AAUI mematuhi putusan MK soal pembatalan klaim asuransi sepihak

id Putusan MK Nomor 83/PUU-XXII/2024,klaim asuransi,pembatalan klaim,industri asuransi

AAUI mematuhi putusan MK soal pembatalan klaim asuransi sepihak

Ketua AAUI Budi Herawan (kedua dari kiri) menyampaikan keterangan dalam konferensi pers terkait Putusan MK Nomor 83/PUU-XXII/2024 di Jakarta, Selasa (7/1/2025). ANTARA/Uyu Septiyati Liman.

Jakarta (ANTARA) - Ketua Asosiasi Asuransi Umum Indonesia (AAUI) Budi Herawan menyampaikan bahwa pihaknya menghormati dan mematuhi Putusan Mahkamah Konstitusi (MK) Nomor 83/PUU-XXII/2024 yang melarang pembatalan klaim asuransi secara sepihak.

“AAUI menghormati semua proses hukum yang telah berlangsung dan akan mematuhi putusan ini sebagai bagian dari hukum yang berlaku di Indonesia,” ujar Budi Herawan di Jakarta, Selasa.

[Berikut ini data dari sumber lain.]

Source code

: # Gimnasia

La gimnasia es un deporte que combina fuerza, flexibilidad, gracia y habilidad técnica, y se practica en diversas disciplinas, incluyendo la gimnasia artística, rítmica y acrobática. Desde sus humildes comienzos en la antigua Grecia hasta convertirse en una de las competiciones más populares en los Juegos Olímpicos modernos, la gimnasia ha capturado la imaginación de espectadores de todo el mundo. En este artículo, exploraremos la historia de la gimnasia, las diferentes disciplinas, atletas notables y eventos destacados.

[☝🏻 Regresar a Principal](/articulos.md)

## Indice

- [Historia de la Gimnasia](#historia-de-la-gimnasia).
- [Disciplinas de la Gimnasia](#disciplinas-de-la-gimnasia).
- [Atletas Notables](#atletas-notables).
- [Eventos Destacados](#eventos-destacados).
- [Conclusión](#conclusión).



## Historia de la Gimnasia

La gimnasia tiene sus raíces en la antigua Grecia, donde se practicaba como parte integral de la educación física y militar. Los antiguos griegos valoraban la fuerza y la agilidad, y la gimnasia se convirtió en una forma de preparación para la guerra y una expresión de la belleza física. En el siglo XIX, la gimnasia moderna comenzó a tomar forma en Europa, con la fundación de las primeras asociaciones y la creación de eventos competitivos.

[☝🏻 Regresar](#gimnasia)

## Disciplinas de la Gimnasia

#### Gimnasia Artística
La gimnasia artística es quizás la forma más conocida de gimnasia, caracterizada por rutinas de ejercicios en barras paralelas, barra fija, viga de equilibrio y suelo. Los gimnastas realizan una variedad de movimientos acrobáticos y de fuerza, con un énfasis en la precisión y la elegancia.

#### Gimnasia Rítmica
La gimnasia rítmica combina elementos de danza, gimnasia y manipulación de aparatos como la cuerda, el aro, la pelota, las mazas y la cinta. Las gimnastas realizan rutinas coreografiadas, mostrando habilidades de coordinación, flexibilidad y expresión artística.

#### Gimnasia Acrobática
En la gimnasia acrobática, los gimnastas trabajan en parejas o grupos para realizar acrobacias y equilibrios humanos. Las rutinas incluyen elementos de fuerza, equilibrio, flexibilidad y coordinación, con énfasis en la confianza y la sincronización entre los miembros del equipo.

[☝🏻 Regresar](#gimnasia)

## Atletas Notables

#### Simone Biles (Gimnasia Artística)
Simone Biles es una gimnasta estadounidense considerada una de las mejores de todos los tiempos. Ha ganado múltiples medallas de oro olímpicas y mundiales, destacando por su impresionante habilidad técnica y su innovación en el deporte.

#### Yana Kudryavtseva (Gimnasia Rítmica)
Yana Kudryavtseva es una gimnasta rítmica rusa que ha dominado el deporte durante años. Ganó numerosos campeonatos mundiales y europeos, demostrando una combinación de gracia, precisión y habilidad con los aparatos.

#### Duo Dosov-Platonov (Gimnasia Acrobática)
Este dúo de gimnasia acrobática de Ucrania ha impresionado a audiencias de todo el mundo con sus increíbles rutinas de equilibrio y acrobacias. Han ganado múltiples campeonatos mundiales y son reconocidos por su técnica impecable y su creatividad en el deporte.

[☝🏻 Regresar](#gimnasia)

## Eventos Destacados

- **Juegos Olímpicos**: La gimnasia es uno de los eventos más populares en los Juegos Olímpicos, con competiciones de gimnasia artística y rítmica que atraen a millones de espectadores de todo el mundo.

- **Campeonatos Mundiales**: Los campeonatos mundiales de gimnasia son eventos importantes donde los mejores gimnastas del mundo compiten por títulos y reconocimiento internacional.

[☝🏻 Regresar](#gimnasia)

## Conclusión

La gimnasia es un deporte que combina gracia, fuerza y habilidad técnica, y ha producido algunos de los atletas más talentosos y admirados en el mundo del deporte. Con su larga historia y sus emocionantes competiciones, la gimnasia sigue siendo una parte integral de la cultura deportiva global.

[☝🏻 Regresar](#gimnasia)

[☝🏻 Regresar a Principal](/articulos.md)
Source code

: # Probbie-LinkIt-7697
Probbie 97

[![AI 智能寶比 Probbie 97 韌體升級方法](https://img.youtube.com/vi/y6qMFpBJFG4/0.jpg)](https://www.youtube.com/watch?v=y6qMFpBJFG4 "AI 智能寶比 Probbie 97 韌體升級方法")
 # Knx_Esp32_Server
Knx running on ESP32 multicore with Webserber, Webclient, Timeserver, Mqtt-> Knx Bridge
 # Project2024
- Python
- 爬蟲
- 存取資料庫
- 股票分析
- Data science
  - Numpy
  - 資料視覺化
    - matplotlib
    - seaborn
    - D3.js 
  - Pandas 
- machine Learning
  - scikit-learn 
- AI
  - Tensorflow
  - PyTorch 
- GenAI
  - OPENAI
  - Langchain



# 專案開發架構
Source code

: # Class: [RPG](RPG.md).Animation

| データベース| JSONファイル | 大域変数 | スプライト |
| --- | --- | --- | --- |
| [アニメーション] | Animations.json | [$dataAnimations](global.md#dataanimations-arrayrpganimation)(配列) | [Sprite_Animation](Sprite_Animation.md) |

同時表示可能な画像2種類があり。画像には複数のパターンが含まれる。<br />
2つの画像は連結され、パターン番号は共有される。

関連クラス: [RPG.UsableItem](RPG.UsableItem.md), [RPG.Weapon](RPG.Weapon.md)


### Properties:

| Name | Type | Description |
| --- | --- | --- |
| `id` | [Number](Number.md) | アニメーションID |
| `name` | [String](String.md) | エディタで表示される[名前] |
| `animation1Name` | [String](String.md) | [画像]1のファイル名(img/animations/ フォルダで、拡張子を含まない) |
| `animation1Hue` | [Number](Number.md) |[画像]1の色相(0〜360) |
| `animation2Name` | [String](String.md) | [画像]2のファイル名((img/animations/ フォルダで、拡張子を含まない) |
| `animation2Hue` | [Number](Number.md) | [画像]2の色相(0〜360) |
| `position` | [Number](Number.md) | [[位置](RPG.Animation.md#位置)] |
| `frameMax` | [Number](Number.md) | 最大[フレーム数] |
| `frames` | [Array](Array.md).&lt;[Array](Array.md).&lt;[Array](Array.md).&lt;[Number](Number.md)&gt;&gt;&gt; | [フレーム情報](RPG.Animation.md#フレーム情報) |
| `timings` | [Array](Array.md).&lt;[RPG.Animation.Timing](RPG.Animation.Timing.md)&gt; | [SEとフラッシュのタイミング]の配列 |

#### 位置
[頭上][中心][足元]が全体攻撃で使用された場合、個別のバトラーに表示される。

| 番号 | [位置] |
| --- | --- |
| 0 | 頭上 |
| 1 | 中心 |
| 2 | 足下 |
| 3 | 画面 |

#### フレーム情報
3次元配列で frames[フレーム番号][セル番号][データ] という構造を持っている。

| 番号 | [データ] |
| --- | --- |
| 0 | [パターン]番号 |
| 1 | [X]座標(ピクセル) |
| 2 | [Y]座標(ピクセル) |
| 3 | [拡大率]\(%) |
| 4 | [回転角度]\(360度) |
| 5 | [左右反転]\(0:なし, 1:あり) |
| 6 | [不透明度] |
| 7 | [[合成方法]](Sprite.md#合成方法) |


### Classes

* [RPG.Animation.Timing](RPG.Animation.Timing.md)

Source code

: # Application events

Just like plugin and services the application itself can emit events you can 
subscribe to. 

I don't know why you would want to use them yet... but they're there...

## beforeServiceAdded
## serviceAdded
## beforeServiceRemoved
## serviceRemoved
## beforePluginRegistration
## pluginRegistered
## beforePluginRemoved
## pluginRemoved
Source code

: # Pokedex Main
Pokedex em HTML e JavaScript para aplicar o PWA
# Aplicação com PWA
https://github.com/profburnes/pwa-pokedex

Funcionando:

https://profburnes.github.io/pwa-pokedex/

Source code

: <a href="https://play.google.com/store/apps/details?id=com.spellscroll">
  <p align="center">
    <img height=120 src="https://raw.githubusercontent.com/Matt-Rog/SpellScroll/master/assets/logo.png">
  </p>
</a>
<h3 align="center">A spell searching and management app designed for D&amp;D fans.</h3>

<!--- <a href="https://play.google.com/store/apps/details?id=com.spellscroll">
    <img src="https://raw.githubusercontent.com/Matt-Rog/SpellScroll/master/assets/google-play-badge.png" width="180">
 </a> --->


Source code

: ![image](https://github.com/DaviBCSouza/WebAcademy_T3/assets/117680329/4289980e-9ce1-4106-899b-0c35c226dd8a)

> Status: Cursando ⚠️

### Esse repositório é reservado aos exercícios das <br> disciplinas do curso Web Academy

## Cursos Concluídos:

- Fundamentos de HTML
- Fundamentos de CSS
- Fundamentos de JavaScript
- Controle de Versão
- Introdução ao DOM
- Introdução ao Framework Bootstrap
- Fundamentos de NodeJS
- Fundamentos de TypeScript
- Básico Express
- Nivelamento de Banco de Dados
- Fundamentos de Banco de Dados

Ia menyatakan bahwa proses hukum terkait permasalahan pembatalan klaim asuransi secara sepihak tersebut dapat menjadi pembelajaran bagi semua pihak, termasuk penyedia jasa asuransi, nasabah, serta regulator.

“Ini nantinya harus sama-sama mengintrospeksi diri, baik dari sisi customer atau pemegang polis maupun dari sisi kami juga sebagai perusahaan asuransi atau penanggung,” katanya.

Budi mengatakan bahwa pihaknya belum dapat memproyeksikan sejauh apa dampak dari putusan tersebut bagi industri perasuransian. Namun, ia optimis bahwa putusan tersebut tidak akan berdampak besar.

Pihaknya juga berharap keputusan Mahkamah Konstitusi tersebut dapat membawa dampak positif bagi perkembangan industri asuransi di Indonesia.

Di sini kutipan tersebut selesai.